WHAT IS EXPECTED: Render every line of the records below as a Markdown table with two columns, "Row" and "Line", numbering each line and omitting any blank lines.

RECORD SET:
*-*-*

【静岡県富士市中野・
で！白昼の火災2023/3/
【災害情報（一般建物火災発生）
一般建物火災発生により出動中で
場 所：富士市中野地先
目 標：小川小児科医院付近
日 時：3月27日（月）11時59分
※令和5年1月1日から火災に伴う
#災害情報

*-*-*

OUTPUT FOR THIS TASK:
| Row | Line |
|---|---|
| 1 | 【静岡県富士市中野・ |
| 2 | で！白昼の火災2023/3/ |
| 3 | 【災害情報（一般建物火災発生） |
| 4 | 一般建物火災発生により出動中で |
| 5 | 場 所：富士市中野地先 |
| 6 | 目 標：小川小児科医院付近 |
| 7 | 日 時：3月27日（月）11時59分 |
| 8 | ※令和5年1月1日から火災に伴う |
| 9 | #災害情報 |